Menjual Kosmetik Ilegal Bisa Dipidana – Kosmetik sudah menjadi bagian yang tak terlepaskan dari dunia kecantikan untuk perempuan. Dari remaja hingga dewasa, kosmetik seakan telah menjadi kebutuhan primer. Standar kecantikan yang terus berubah, menjadikan produk ini terus mendapatkan tempat bagi kaum hawa.

Keinginan untuk tampil cantik sebagaimana yang divisualisasikan oleh para selebgram maupun selebritas. Hal tersebut tak jarang membuat seseorang harus merogoh kocek lebih dalam. Mahalnya produk kecantikan yang berkualitas, membuat beberapa orang menjadikan ini lahan bisnis yang tidak sehat.

Tak jarang kita bisa mendapatkan sebuah produk kecantikan dengan harga yang begitu murah. Contohnya produk pemutih kulit. Di media sosial terutama instagram, mudah bagi seorang pengguna untuk bisa mendapatkan produk-produk pemutih. Apalagi dengan harga yang sangat miring, hingga bisa dijangkau oleh hampir semua kalangan. Namun, amankah produk-produk ini?

Iklan-iklan pemutih dengan janji instan dan harga yang begitu murah, sontak mendapat banyak tanggapan dan pembeli. Harus diperhatikan betul, apakah produk-produk tersebut telah melalui uji kelayakan dan mempunyai izin yang dikeluarkan Badan Pengawas Obat dan Makanan (BPOM)?

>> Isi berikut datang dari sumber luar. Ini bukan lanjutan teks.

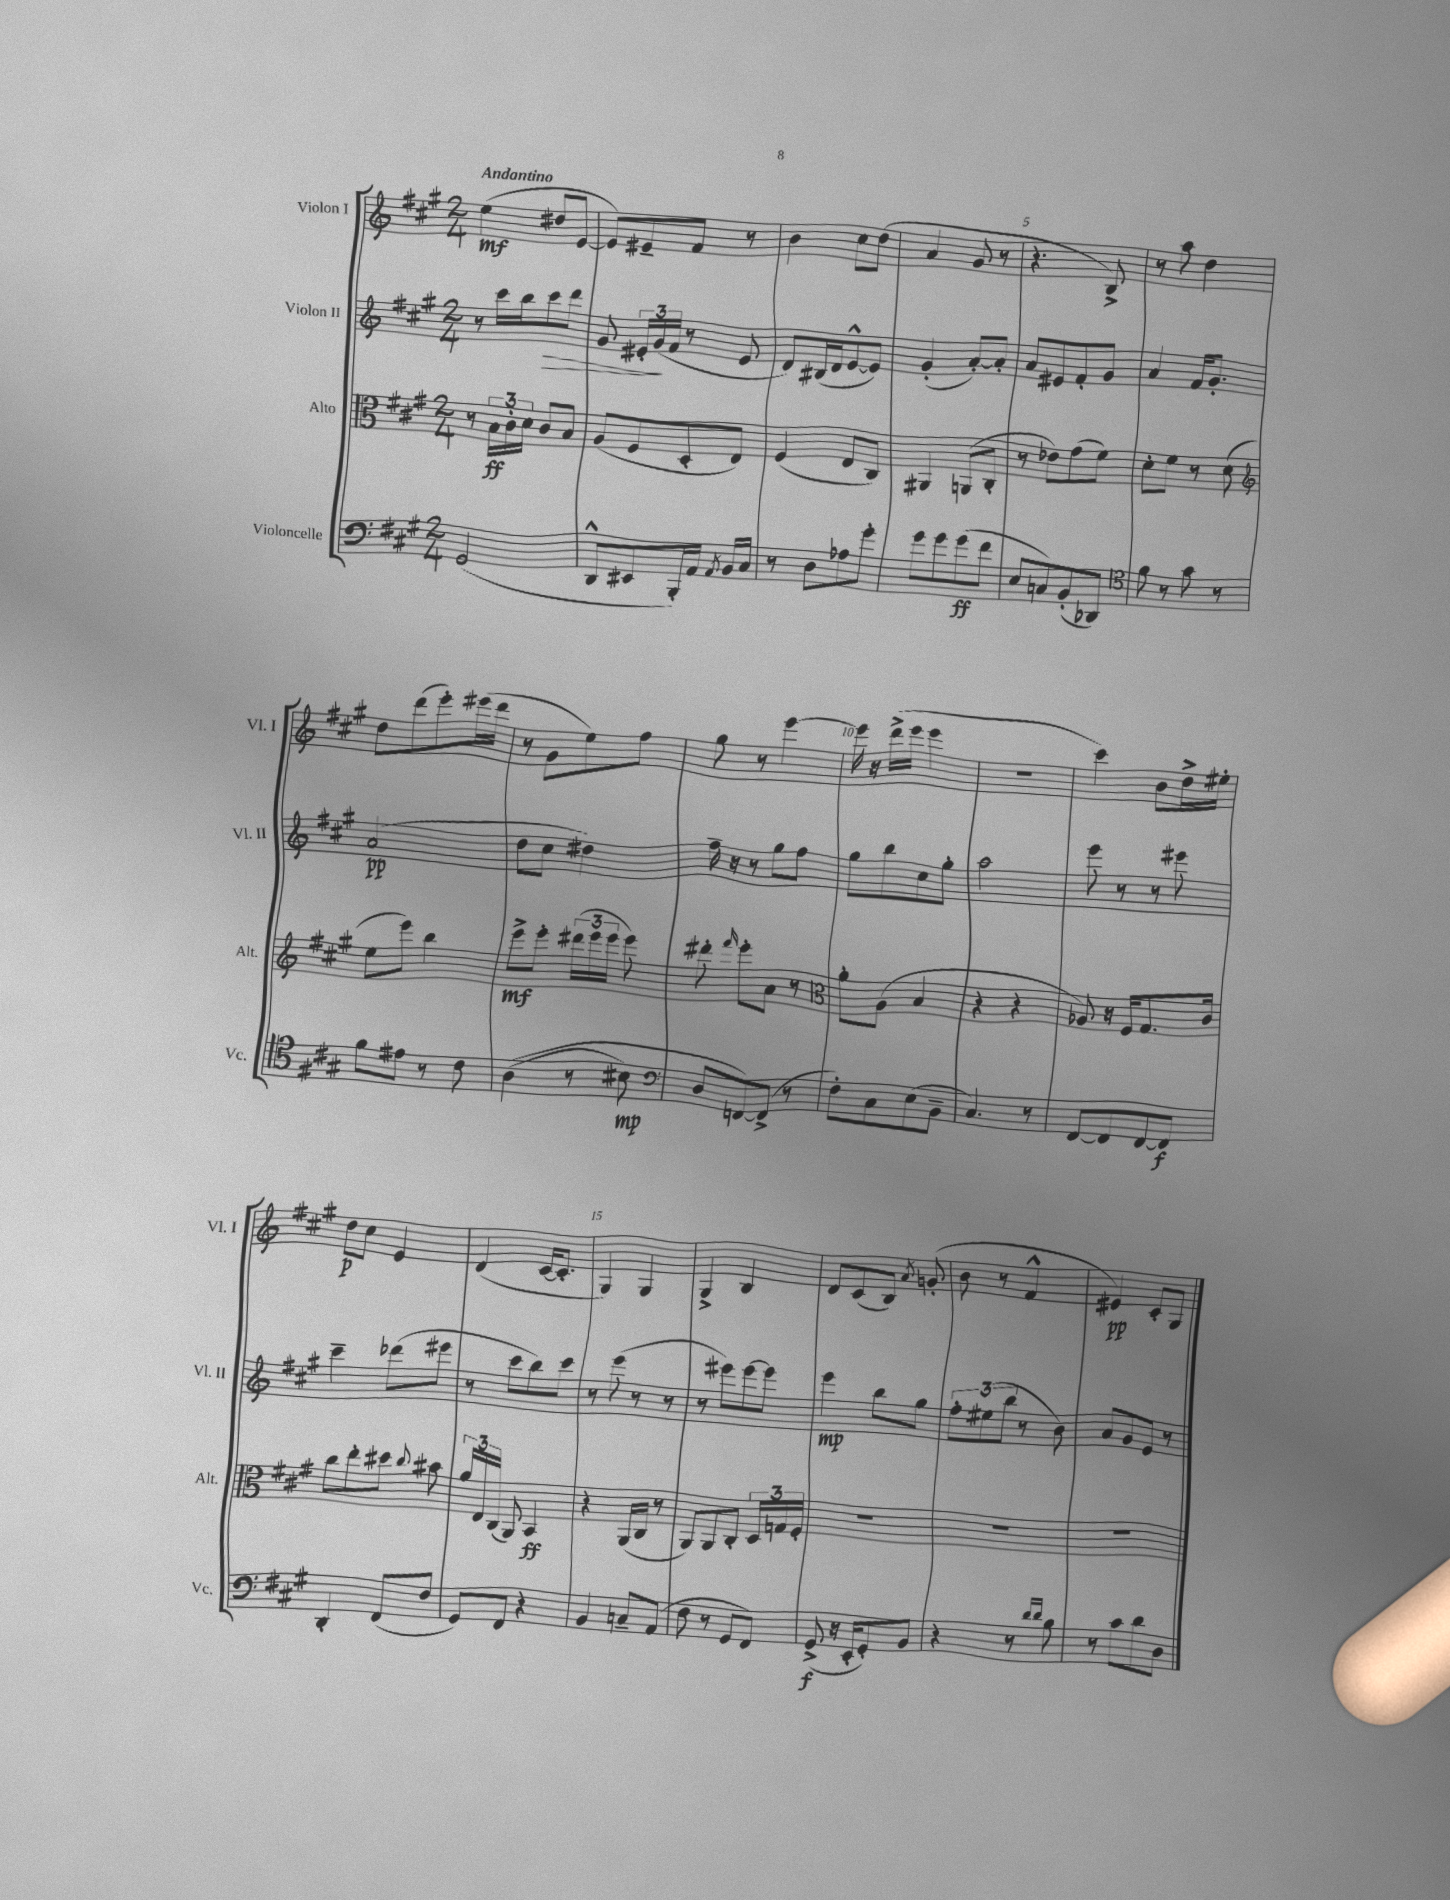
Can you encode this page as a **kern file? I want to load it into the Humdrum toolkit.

**kern	**kern	**kern	**kern
*staff4	*staff3	*staff2	*staff1
*clefF4	*clefC3	*clefG2	*clefG2
*k[f#c#g#]	*k[f#c#g#]	*k[f#c#g#]	*k[f#c#g#]
*M2/4	*M2/4	*M2/4	*M2/4
(2GG#	8r	8r	(4ee
.	24B	16ccc#	.
.	24c#'	.	.
.	.	16bb	.
.	24d	.	.
.	8c#	8ccc#	8dd#
.	8B	8ddd	[8e
=	=	=	=
8DD^^	(8A	8g#	8e])
8EE#	8F#	24e#'	8e#~
.	.	(24g#	.
.	.	24f#	.
16BBB')	8D'	8r	8f#
16AA	.	.	.
8qAA	.	.	.
16BB	8E)	8e#	8r
16C#	.	.	.
=	=	=	=
8r	(4F#	8d)	4b
8D	.	(16B#	.
.	.	16d	.
8A-	8E	[8e^^	8cc#
8g#'	8C#)	8e])	(8dd
=	=	=	=
8g#	4AA#	(4g#'	4a
8g#	.	.	.
(8g#	(8AA	[8a')	8g#
8f#	8C#'	8a']	8r
=	=	=	=
8E	8r	8a	4.r
8C)	8e-)	8e#	.
(8BB'	(8g#	8f#'	.
8DD-)	8f#)	8g#	8B^)
=	=	=	=
*clefC4	*	*	*
8f#	8d'	4a	8r
8r	8f#	.	8aa
8g#	8r	16f#	4dd
.	.	8.g#'	.
8r	(8d	.	.
=	=	=	=
*	*clefG2	*	*
8f#	8ee	(2a	8dd
8e#	8eee)	.	(8ddd
8r	4bb	.	8eee')
8c#	.	.	(16eee#
.	.	.	16ddd
=	=	=	=
&((4A	8eee^	8dd	8r
.	8eee'	8cc#	8g#
8r	(24ddd#	4dd#)	8ee)
.	24eee	.	.
.	24eee	.	.
8B#)	8eee)	.	8ff#
=	=	=	=
*clefF4	*	*	*
8D	8ddd#'	16ff#~	8gg#
.	.	16r	.
.	16qqfff#	.	.
[8FF&)	8eee'	8r	8r
(8FF^]	8a	8gg#	[4eee
8r	8r	8ff#	.
=	=	=	=
*	*clefC3	*	*
8F#')	8a'	8gg#	16eee]
.	.	.	16r
8C#	(8A	8bb	(16ddd^
.	.	.	16eee
(8E	4B	8cc#	4eee
8BB~	.	8gg#'	.
=	=	=	=
4.C#)	4r	2aa	2r
.	4r	.	.
8r	.	.	.
=	=	=	=
[8FF#	8A-)	8eee	4ccc#)
8FF#]	16r	8r	.
.	16F#	.	.
[8FF#	8.G#	8r	8b
8FF#]	.	8eee#	16dd^
.	16c#	.	16ee#'
=	=	=	=
4DD'	8cc#	4ccc#~	8dd
.	8ee'	.	8cc#
(8FF#	8dd#	(8ddd-	4e
.	8qqcc#	.	.
8F#	8b#	8eee#	.
=	=	=	=
8GG#)	24a	8r	(4d
.	24E	.	.
.	(24C#	.	.
8FF#	8AA)	8ccc#	.
4r	4BB	8bb)	[16c#
.	.	.	8.c#']
.	.	8ccc#	.
=	=	=	=
4BB	4r	8r	4G#)
.	.	(8eee	.
8C~	(16AA	8r	4G#
.	16C#	.	.
(8AA	8r	8r	.
=	=	=	=
8F#	8AA)	8r	4G#^
8r	8AA	8eee#)	.
8GG#	8C#'	[8eee#	4B
8FF#)	24D	8eee#]	.
.	24G	.	.
.	24F#'	.	.
=	=	=	=
(8GG#^	2r	4eee	8d
16r	.	.	(8c#
16EE'	.	.	.
8GG#')	.	8bb	8B)
.	.	.	8qa
8BB	.	8gg#	(8g'
=	=	=	=
4r	2r	12ff#'	8b
.	.	(12ee#	.
.	.	.	8r
.	.	12bb	.
8r	.	8r	4f#^^
16qqd	.	.	.
16qqd	.	.	.
8B	.	8b)	.
=	=	=	=
8r	2r	8a	4e#)
8c#	.	8g#	.
8d	.	8e	8c#'
8D	.	8r	8G#
==	==	==	==
*-	*-	*-	*-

10 Tahun Ganjaran Bagi Kosmetik Ilegal

Baca juga: Benarkah Sahabat Nabi Tidak Menabung Uang? Perlukah Kita?

Untuk menjadikan sebuah produk layak untuk dikonsumsi atau dipergunakan, haruslah mendapatkan izin beredar dari BPOM. Hal ini diatur di dalam Undang-Undang Nomor 36 Tahun 2009 tentang Kesehatan (UU Kesehatan).

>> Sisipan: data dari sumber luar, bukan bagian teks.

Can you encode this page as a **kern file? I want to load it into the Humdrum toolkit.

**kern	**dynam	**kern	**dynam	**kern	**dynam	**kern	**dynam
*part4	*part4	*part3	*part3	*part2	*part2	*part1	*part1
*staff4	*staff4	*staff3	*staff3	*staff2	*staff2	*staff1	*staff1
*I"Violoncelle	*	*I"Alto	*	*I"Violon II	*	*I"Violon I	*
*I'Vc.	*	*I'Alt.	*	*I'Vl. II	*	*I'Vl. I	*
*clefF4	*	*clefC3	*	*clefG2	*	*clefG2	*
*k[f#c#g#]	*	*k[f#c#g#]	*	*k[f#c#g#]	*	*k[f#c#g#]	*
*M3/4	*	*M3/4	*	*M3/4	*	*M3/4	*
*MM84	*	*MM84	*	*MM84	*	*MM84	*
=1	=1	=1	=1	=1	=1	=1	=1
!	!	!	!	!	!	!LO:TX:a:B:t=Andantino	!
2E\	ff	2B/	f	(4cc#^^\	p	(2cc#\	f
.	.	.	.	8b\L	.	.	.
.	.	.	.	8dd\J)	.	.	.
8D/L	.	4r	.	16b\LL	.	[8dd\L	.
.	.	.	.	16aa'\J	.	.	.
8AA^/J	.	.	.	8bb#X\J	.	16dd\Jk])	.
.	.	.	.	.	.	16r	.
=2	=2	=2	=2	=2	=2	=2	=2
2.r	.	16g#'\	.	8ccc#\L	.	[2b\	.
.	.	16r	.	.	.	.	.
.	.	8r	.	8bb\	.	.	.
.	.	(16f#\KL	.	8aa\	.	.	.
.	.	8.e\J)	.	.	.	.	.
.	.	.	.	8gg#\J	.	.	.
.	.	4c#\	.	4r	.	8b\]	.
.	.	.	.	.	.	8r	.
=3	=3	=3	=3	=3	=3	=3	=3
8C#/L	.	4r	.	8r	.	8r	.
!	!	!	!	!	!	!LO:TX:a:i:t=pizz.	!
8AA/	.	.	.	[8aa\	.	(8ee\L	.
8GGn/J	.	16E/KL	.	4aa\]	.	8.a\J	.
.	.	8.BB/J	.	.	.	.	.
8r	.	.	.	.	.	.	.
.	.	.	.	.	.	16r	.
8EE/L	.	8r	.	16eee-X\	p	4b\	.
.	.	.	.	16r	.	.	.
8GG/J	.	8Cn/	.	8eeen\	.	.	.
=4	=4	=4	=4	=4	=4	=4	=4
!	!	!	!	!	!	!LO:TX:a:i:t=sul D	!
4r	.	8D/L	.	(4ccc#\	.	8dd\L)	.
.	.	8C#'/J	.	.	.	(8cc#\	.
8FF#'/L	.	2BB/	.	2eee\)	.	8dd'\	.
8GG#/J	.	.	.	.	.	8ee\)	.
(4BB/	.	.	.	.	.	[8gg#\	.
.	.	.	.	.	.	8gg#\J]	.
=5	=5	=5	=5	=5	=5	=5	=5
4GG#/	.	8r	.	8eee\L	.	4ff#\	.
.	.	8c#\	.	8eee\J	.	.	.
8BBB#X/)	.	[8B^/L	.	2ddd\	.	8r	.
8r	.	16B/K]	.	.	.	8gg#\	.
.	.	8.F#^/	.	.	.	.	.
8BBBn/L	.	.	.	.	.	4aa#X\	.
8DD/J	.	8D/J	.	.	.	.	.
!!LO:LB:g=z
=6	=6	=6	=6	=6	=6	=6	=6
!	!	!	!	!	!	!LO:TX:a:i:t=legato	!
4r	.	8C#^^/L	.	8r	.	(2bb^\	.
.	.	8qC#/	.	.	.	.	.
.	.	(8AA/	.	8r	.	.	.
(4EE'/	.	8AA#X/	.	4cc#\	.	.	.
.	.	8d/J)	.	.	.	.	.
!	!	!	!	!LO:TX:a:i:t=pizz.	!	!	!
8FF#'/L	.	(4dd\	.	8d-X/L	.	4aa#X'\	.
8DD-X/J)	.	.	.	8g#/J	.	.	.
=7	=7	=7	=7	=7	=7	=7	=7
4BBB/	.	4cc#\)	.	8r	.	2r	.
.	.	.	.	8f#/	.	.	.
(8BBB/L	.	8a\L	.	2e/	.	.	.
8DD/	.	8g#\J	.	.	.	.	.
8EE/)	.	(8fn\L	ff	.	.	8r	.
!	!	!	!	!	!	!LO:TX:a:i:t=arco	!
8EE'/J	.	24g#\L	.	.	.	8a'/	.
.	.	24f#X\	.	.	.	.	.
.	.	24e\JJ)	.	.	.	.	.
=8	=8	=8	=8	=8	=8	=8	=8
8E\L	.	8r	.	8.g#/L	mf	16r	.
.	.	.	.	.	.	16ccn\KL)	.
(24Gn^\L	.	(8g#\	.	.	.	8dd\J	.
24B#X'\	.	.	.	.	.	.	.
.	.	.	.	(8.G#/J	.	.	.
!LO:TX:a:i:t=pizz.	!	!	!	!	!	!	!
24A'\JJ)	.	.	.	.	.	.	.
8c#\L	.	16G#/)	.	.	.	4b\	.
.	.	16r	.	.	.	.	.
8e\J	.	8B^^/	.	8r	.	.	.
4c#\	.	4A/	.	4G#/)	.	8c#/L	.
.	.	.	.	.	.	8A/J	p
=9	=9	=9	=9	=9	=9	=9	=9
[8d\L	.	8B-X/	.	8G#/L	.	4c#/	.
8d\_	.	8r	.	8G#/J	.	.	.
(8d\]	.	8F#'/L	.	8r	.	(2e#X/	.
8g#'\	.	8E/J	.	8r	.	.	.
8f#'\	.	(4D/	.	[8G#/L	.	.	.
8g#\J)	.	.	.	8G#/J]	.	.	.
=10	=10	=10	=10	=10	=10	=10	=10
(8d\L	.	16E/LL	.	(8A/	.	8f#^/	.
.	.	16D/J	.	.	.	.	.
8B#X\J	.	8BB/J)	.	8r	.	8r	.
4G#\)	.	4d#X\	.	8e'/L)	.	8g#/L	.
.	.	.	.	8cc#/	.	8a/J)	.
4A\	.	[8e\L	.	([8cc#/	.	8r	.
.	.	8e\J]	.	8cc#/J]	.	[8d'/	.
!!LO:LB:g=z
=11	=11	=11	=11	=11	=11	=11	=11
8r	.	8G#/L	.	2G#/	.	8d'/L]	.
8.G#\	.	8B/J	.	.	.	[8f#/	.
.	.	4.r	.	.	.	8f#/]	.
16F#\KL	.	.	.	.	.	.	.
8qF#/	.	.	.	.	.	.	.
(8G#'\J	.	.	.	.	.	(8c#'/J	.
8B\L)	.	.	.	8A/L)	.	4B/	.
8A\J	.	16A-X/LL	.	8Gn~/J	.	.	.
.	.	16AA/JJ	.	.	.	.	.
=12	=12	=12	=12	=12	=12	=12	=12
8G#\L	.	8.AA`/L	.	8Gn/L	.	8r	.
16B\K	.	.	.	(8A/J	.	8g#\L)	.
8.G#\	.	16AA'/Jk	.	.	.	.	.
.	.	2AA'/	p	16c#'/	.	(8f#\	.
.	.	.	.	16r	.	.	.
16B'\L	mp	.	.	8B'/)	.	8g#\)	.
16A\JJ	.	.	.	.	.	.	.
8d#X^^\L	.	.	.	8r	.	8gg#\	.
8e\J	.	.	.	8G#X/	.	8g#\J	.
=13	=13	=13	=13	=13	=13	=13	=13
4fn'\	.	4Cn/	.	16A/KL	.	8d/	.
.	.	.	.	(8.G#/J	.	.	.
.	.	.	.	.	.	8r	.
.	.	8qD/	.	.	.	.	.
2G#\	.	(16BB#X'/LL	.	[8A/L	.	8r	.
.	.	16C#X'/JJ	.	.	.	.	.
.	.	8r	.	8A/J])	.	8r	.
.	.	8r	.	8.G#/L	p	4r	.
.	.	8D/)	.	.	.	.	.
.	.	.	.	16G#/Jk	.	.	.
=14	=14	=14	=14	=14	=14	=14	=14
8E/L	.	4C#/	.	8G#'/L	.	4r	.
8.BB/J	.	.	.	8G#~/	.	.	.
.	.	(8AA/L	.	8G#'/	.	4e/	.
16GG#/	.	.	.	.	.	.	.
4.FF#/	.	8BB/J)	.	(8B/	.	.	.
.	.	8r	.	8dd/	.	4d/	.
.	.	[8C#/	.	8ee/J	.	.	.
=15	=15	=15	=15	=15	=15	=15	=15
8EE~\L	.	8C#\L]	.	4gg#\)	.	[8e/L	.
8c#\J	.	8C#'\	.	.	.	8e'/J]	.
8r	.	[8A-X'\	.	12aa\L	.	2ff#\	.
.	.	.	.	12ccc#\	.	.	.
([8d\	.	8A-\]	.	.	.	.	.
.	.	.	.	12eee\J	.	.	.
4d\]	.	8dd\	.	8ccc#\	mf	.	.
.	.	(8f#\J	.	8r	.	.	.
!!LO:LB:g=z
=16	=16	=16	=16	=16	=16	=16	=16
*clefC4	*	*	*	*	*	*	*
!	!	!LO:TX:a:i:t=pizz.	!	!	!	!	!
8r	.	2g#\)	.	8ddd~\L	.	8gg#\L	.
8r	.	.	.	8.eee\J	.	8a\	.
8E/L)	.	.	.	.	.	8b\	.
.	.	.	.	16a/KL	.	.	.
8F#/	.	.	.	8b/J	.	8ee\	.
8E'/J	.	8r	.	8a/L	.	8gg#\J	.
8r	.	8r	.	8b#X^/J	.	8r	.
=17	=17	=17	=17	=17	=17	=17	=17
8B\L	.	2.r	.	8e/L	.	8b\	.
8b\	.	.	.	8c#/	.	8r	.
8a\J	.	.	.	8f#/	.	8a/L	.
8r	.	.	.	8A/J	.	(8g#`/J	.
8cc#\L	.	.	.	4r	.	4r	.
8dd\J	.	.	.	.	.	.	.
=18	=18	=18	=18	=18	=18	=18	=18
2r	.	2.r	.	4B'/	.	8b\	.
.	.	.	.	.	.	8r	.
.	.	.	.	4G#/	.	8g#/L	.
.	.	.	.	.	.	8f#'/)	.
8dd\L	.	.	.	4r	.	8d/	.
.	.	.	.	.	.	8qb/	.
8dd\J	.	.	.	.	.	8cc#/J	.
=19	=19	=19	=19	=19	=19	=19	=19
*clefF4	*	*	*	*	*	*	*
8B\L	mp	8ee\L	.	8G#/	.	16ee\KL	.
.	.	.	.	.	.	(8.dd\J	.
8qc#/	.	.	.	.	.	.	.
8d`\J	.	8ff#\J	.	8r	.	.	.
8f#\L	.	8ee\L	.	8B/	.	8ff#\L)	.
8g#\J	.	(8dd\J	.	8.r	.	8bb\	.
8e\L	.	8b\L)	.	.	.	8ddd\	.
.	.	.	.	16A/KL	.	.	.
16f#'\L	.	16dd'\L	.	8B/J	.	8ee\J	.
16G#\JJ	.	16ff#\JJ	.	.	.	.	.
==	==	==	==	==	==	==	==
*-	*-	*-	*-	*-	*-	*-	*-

Pada pasal 98 UU Kesehatan telah diatur pihak mana saja yang berwenang dan berhak memproduksi atau memperjual belikan sebuah produk kosmetik.

(1) Sediaan farmasi dan alat kesehatan harus aman, berkhasiat/bermanfaat, bermutu, dan terjangkau.

(2) Setiap orang yang tidak memiliki keahlian dan kewenangan dilarang mengadakan, menyimpan, mengolah, mempromosikan, dan mengedarkan obat dan bahan yang berkhasiat obat.

(3) Ketentuan mengenai pengadaan, penyimpanan, pengolahan, promosi, pengedaran sediaan farmasi danalat kesehatan harus memenuhi standar mutu pelayanan farmasi yang ditetapkan dengan Peraturan Pemerintah.

Setiap produk kecantikan atau kosmetik, haruslah sesuai standar yang telah ditentukan oleh pemerintah, untuk mendapatkan izin edar, sebagaimana yang diatur di dalam pasal 105 dan pasal 106 UU yang sama.

Bagi mereka yang dengan sengaja mengedarkan kosmetik tak berizin sebagaimana yang telah diatur pada pasal 98 di atas. Maka dapat dipidana penjara dengan hukuman maksimal 10 tahun sebagaimana diatur di dalam pasal 196, yang berbunyi:

“Setiap orang yang dengan sengaja memproduksi atau mengedarkan sediaan farmasi dan/atau alat kesehatan yang tidak memenuhi standar dan/atau persyaratan keamanan, khasiat atau kemanfaatan, dan mutu sebagaimana dimaksud dalam Pasal 98 ayat (2) dan ayat (3) dipidana dengan pidana penjara paling lama 10 (sepuluh) tahun dan denda paling banyak Rp1.000.000.000,00 (satu miliar rupiah).”

Maka berhati-hatilah dalam mengedarkan atau sengaja mempromosikan suatu kosmetik yang tidak jelas izin edar maupun standar kelayakannya. Ancaman pidana pada UU Kesehatan ini telah menunjukkan taringnya beberapa kali.